Mais le petit était trop pressé, trop agité, il brûlait la chandelle par les deux bouts. « Chirac avait son Sarkozy, Ruggiero a son Zaoui » était même allé jusqu’à titrer un canard facétieux pendant la campagne. Hors de question pour Maël de se faire polluer le quinquennat par un ambitieux, comme son prédécesseur avant lui. Fallait-il le garder comme Premier ministre pour conjurer le sort ? La question restait entière.

Le Gouvernement de campagne qu’il avait mis sur pied était resserré, à peine dix postes, le minimum vital pour expédier les affaires courantes, seulement les têtes de série de la Fédération et quelques hommes et femmes de confiance pour tenir l’administration. Les cinq chefs de partis étaient convenus dès l’origine que les législatives feraient foi, qu’ils composeraient le nouveau Gouvernement en respectant les équilibres nés du scrutin. Mais ce soir, le brouillard était encore trop dense pour qu’on puisse mesurer l’état des forces de chacun et seule la nuit permettrait d’y voir clair. Il congédia aiglefin et se mit au lit, songeur. « Enfin, les ennuis commencent ! » se répéta-t-il pour se donner du courage.

*

La petite femme rondouillarde qui se tenait face à lui débordait de son tailleur gris clair, un tailleur hors d’âge et bien strict qu’elle n’avait jamais dû porter auparavant. Elle avait de beaux cheveux noirs qu’un chignon peinait à retenir. Depuis tout le temps qu’il la connaissait, Maël n’avait jamais vu Faouzia dans un tel accoutrement.

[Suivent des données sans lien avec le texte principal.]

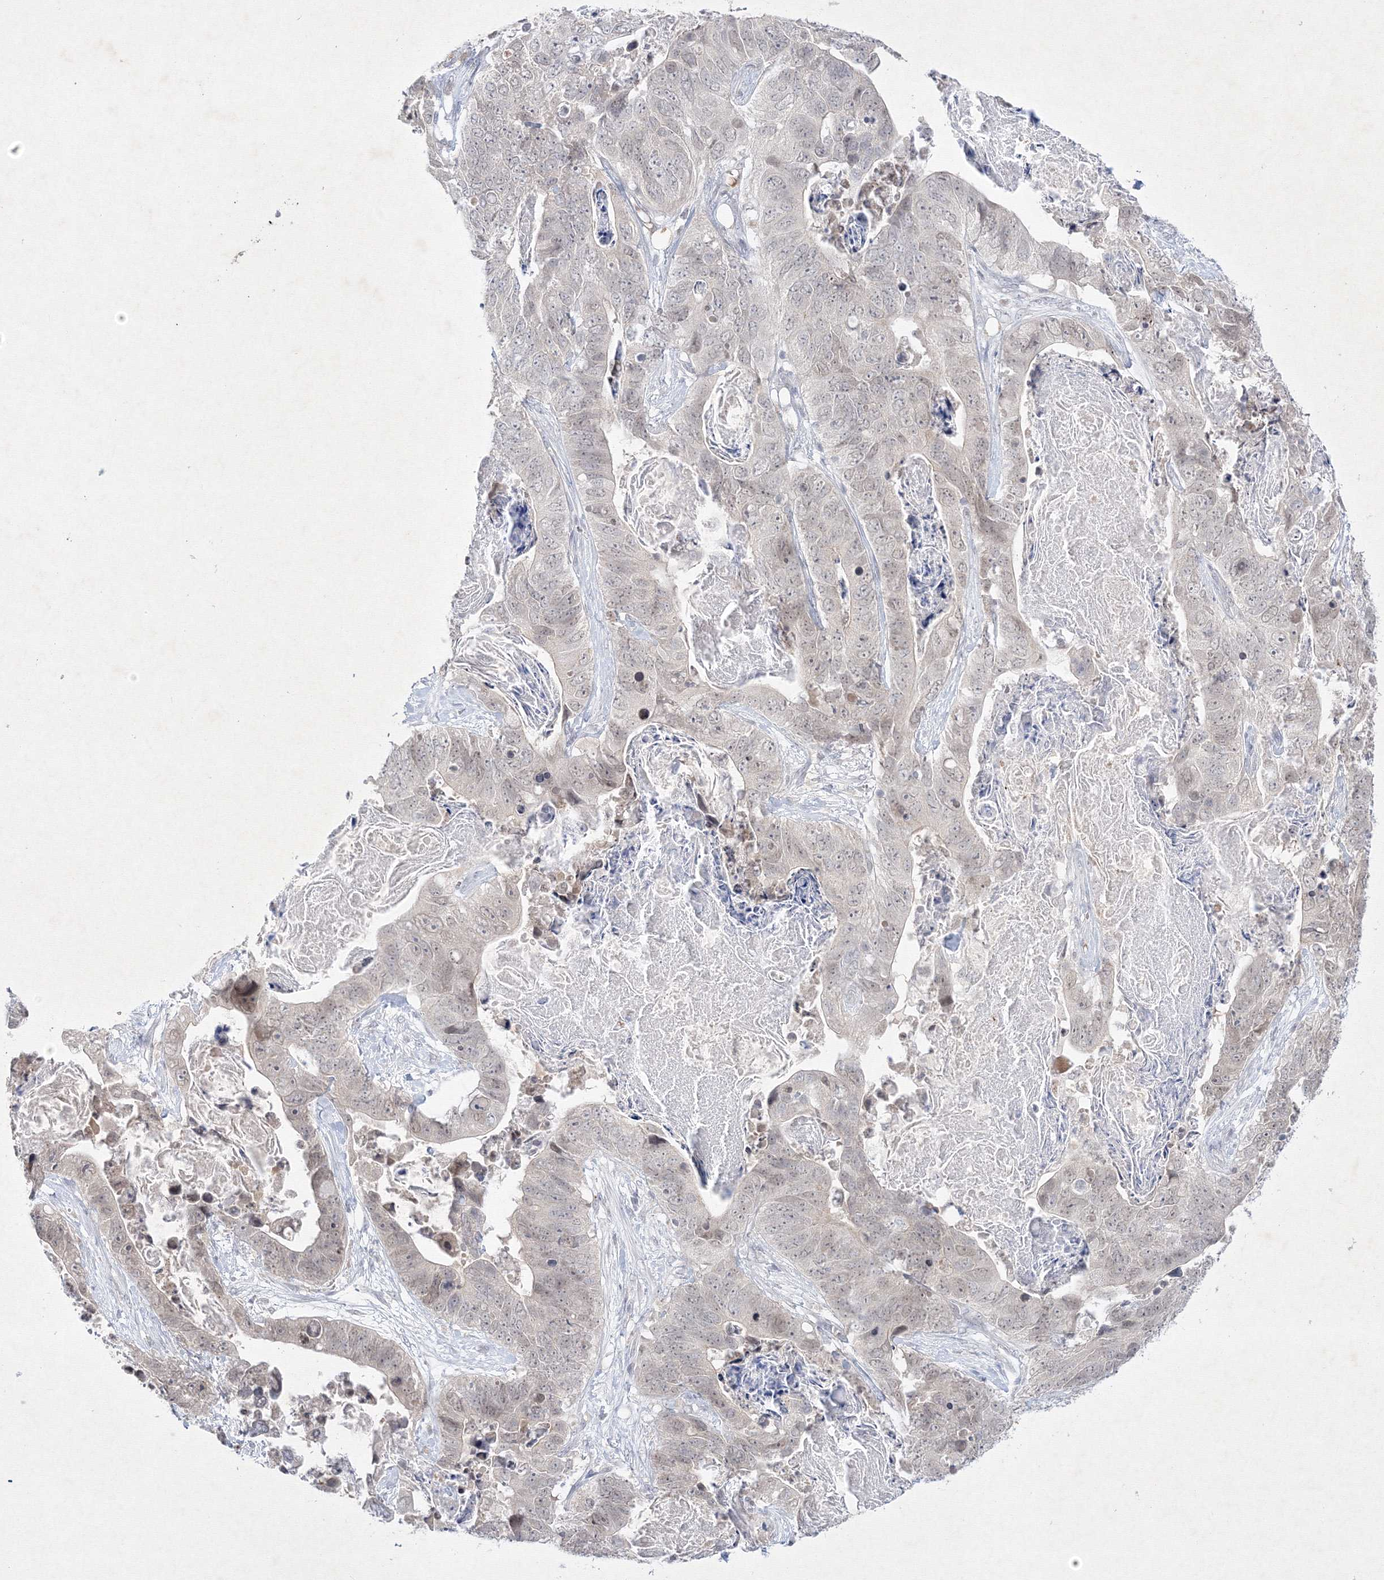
{"staining": {"intensity": "weak", "quantity": "<25%", "location": "nuclear"}, "tissue": "stomach cancer", "cell_type": "Tumor cells", "image_type": "cancer", "snomed": [{"axis": "morphology", "description": "Adenocarcinoma, NOS"}, {"axis": "topography", "description": "Stomach"}], "caption": "This is an IHC micrograph of human stomach adenocarcinoma. There is no expression in tumor cells.", "gene": "NXPE3", "patient": {"sex": "female", "age": 89}}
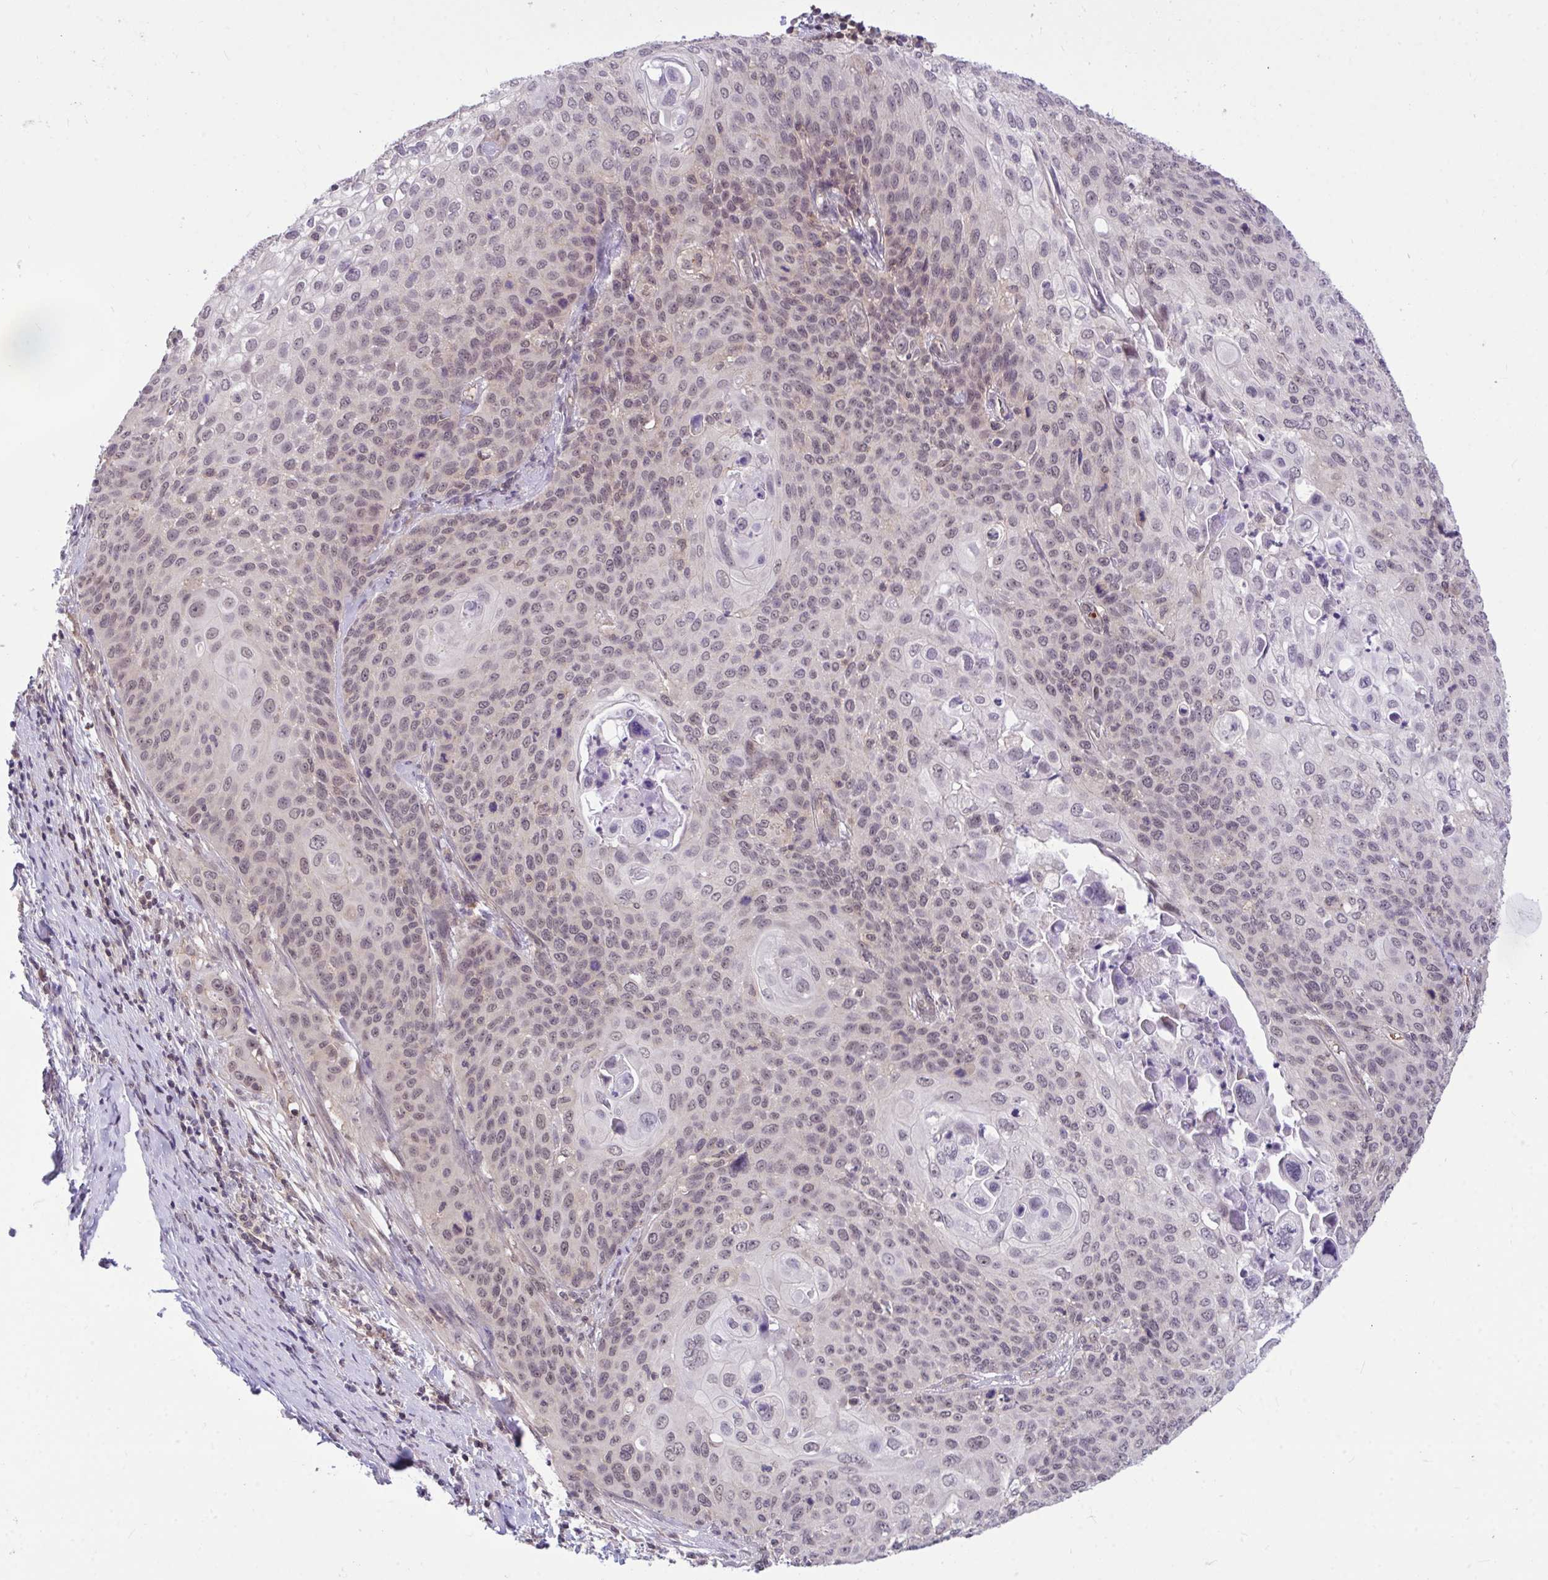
{"staining": {"intensity": "weak", "quantity": "<25%", "location": "nuclear"}, "tissue": "cervical cancer", "cell_type": "Tumor cells", "image_type": "cancer", "snomed": [{"axis": "morphology", "description": "Squamous cell carcinoma, NOS"}, {"axis": "topography", "description": "Cervix"}], "caption": "Immunohistochemistry of cervical cancer (squamous cell carcinoma) demonstrates no expression in tumor cells.", "gene": "PPP1CA", "patient": {"sex": "female", "age": 65}}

« Président, tu ne peux pas garder Karim comme Premier ministre… Si tu fais ça, tu fous en l’air le mouvement. Tous ces arrivistes, ces opportunistes qui vont venir gratter à la porte pour un poste, il faut leur mettre un tir de barrage d’emblée ! Sinon, tu vas t’institutionnaliser, te normaliser. Et tout l’engouement, tout l’espoir que ta victoire a suscité s’évanouira aussi sec. Et n’oublie pas, ce que tu perdras à gauche, tu ne le gagneras jamais à droite, pour eux tu seras toujours un bolchévik, un khmer vert ! »

En dépit de ses coups tordus, il appréciait Faouzia et la passion qui l’animait. Sa micro-scission au lendemain du premier tour des présidentielles avait d’abord mis en péril la cohésion du parti qu’il dirigeait mais il y avait vite trouvé son compte. Les Révoltés ayant quitté le navire LTR, il s’était mécaniquement recentré, devenant le seul à même de faire dialoguer gauche radicale et socialistes, de rassurer les uns sur les intentions des autres. La nomination de Karim avait fait grincer des dents, chacun voulant se tailler la part du lion, convaincu que l’identité du Premier ministre aurait une incidence déterminante sur le cours de la campagne et le résultat des législatives.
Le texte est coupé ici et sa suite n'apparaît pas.